:: EXERCISE INPUTS ::

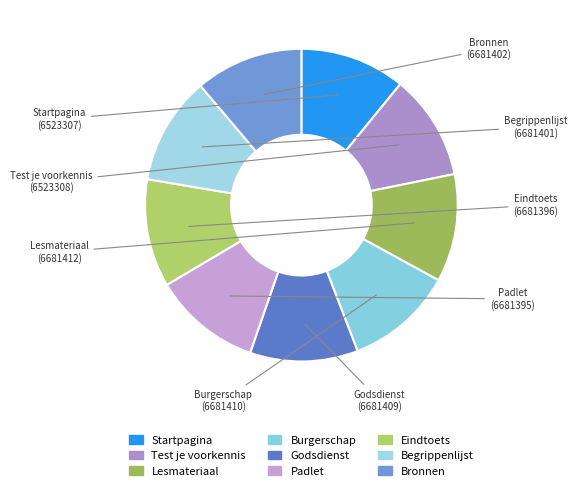

How many slices are in this pie chart?

9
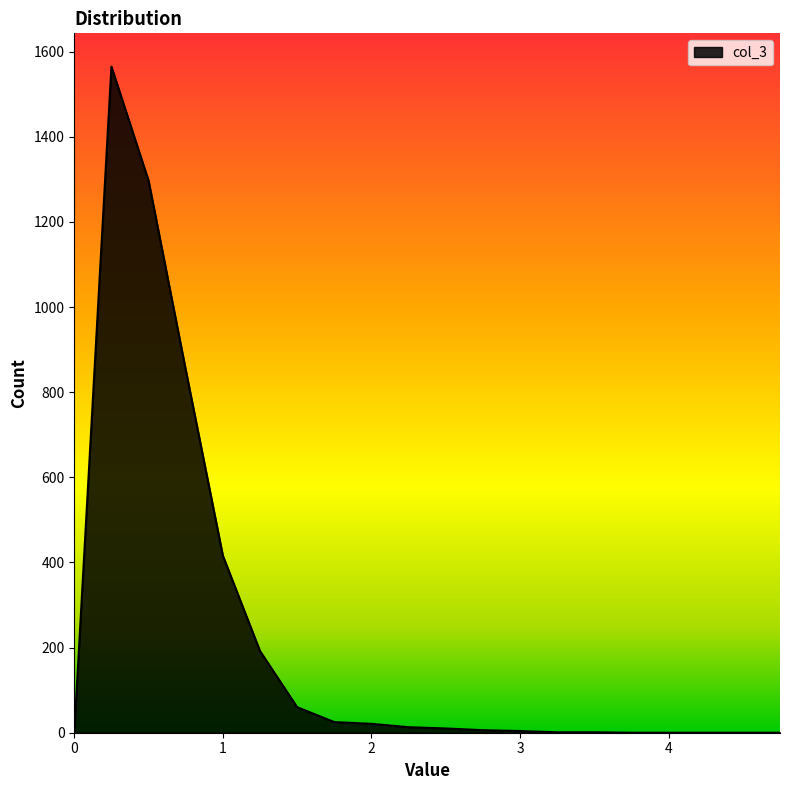

What is the greatest value displayed?

1565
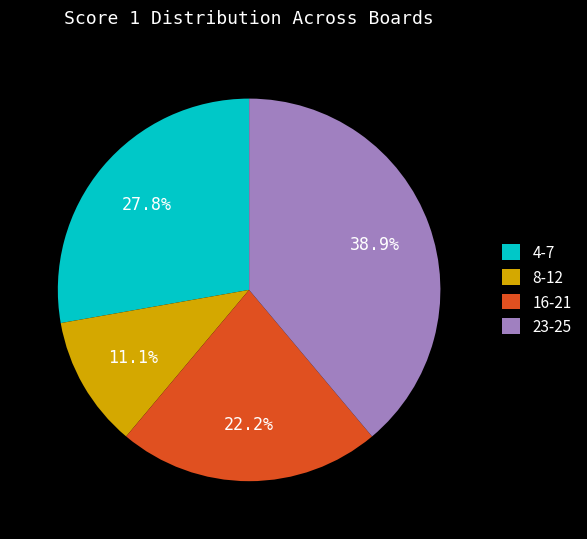

To the nearest percent, what is the average slice percentage?

25%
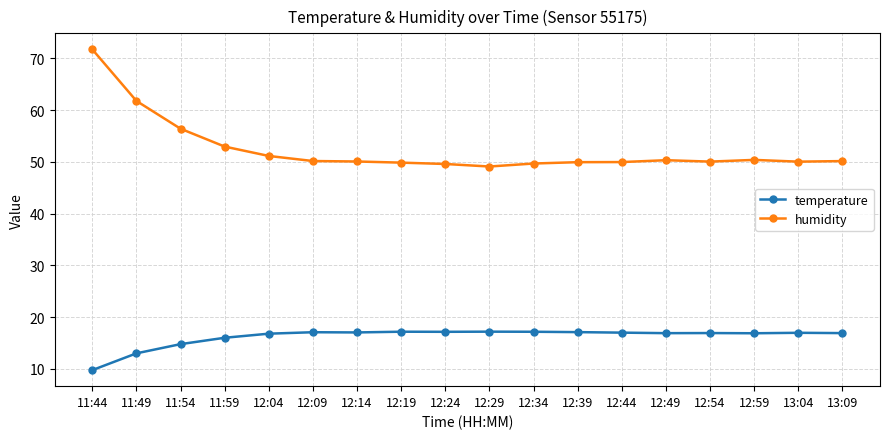

Where is temperature nearest to the value 13?

11:49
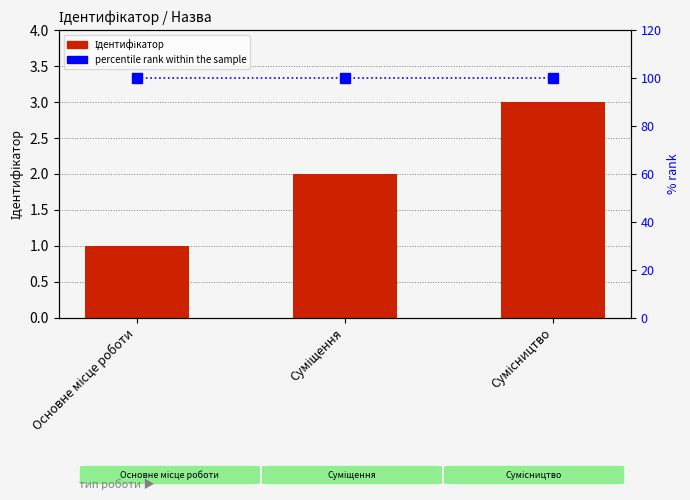

Reading left to right, extract all data points from this chart.

Ідентифікатор: Основне місце роботи=1	Суміщення=2	Сумісництво=3
percentile rank within the sample: Основне місце роботи=100	Суміщення=100	Сумісництво=100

:: ACTIVITY ::
Count the lines above that contain the string "nearest", and reply with that number alone.

:: EXPECTED OUTPUT ::
2